● **ACTIVITY**
Change every "Dart" to "Swift" in the source text of the material and give it back otherwise unchanged, leaving out the pictures.

Document pictures with source code:
BEGIN

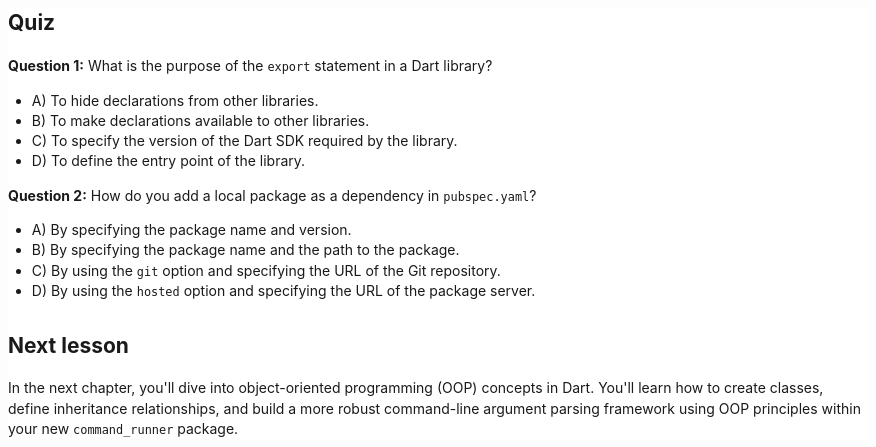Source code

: ## Quiz

**Question 1:** What is the purpose of the `export` statement in a Dart library?

* A) To hide declarations from other libraries.
* B) To make declarations available to other libraries.
* C) To specify the version of the Dart SDK required by the library.
* D) To define the entry point of the library.

**Question 2:** How do you add a local package as a dependency in
`pubspec.yaml`?

* A) By specifying the package name and version.
* B) By specifying the package name and the path to the package.
* C) By using the `git` option and specifying the URL of the Git repository.
* D) By using the `hosted` option and specifying the URL of the package server.

## Next lesson

In the next chapter, you'll dive into object-oriented programming (OOP) concepts
in Dart. You'll learn how to create classes, define inheritance relationships,
and build a more robust command-line argument parsing framework using OOP
principles within your new `command_runner` package.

END

● **SOLUTION TO THE EXERCISE**
Source code

: ## Quiz

**Question 1:** What is the purpose of the `export` statement in a Swift library?

* A) To hide declarations from other libraries.
* B) To make declarations available to other libraries.
* C) To specify the version of the Swift SDK required by the library.
* D) To define the entry point of the library.

**Question 2:** How do you add a local package as a dependency in
`pubspec.yaml`?

* A) By specifying the package name and version.
* B) By specifying the package name and the path to the package.
* C) By using the `git` option and specifying the URL of the Git repository.
* D) By using the `hosted` option and specifying the URL of the package server.

## Next lesson

In the next chapter, you'll dive into object-oriented programming (OOP) concepts
in Swift. You'll learn how to create classes, define inheritance relationships,
and build a more robust command-line argument parsing framework using OOP
principles within your new `command_runner` package.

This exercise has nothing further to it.